Tutto sembrava saltato martedì sera: al-Sarraj aveva atteso invano Haftar per due ore all’hotel Nile Carlton nella capitale egiziana. Secondo i media locali, il generale si è rifiutato di incontrare il primo ministro (di cui non riconosce la carica) perché la sua proposta di pacificazione passava per l’assoggettamento dell’esercito al potere politico.

Inaccettabile per Haftar che, se nominato capo delle forze armate nazionali, vuole mano libera: «Il pieno controllo dell’esercito e della sicurezza in Libia», scrive l’agenzia libica Libya al-Khabar.

Il rifiuto si fonda su una convinzione: il generale sente di trovarsi in una posizione di forza, grazie al sostegno dell’Egitto e a quello della Russia che avrebbe acconsentito ad inviare armi (nonostante l’embargo) in cambio di una base militare a Bengasi. Ma Mosca in questi giorni non si esprime, forse intenzionata a ritagliarsi un ruolo in stile siriano: mediatrice e non incendiaria.

Secondo quanto riportato da Agenzia Nova, altro punto di rottura è stato il mancato allontanamento da parte di al-Sarraj delle Brigate di difesa di Bengasi, gruppo islamista con tendenze qaediste che con Haftar si è ampiamente scontrato prima di rifugiarsi a Sirte, dove ha preso parte marginalmente all’operazione contro l’Isis sotto l’egida del Gna.

Meno di una settimana fa le Brigate di Bengasi avevano rivendicato l’abbattimento di un elicottero di Operazione Dignità, lanciata tre anni fa dal generale.
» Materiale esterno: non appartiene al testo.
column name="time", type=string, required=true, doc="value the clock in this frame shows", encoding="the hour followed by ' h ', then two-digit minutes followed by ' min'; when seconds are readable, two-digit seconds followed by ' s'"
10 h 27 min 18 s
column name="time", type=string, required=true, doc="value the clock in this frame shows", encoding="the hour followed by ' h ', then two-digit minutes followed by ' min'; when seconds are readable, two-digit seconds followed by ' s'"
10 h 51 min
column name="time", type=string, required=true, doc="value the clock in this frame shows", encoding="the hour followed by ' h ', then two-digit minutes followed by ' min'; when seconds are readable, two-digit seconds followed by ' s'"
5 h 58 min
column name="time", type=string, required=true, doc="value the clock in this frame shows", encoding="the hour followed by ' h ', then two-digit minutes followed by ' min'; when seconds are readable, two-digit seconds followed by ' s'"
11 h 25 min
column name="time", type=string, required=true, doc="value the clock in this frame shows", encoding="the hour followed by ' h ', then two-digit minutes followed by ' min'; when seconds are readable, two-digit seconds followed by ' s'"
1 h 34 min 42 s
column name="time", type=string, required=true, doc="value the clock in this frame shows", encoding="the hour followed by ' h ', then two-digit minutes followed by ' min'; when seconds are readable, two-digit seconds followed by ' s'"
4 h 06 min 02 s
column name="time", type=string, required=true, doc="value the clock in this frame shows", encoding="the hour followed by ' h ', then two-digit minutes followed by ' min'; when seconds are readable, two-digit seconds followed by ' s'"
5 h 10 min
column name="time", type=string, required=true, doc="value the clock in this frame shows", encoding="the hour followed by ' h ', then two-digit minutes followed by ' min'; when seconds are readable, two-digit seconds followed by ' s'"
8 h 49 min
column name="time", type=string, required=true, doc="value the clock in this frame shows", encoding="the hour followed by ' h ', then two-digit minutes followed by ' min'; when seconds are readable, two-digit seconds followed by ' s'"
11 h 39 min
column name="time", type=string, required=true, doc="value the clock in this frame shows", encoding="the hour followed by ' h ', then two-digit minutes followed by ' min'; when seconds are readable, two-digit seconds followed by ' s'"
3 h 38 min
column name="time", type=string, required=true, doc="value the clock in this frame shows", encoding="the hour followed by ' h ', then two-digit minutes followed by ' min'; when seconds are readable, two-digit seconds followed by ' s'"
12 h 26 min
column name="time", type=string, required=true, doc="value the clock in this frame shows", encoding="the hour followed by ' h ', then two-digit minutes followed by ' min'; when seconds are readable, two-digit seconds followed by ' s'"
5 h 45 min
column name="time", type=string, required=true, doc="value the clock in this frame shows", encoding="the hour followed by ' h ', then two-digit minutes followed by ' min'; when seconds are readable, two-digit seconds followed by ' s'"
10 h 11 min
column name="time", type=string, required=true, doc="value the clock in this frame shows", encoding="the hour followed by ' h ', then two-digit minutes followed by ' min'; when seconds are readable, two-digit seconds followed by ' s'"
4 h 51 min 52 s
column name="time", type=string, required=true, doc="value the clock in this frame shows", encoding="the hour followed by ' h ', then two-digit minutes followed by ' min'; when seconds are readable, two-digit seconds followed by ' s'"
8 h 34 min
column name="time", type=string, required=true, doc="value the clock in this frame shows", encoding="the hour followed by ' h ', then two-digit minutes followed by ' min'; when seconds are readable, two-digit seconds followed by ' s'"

E ieri l’autoproclamato Esercito nazionale libico, guidato da Haftar, ha risposto lanciando un duro attacco aereo a sud di Sirte contro una base della milizia islamista.

Fratture cicliche che l’Egitto prova in tutti modi a ricucire per giungere ad una pacificazione di base e al lancio di un processo politico in cui Il Cairo abbia piena voce in capitolo.

Onu e Europa per ora non si esprimono, ma nel recente passato hanno guardato con favore al coinvolgimento di Haftar nel Gna, consapevoli di non poterne più fare a meno vista l’estrema debolezza di al-Sarraj, la sua incapacità a controllare l’intero paese e a racimolare un minimo di consenso popolare.

Dietro le quinte restano pedine importanti, come Khalifa Ghwell e le Brigate di Misurata, che pretenderanno di rivestire un ruolo nel futuro del paese.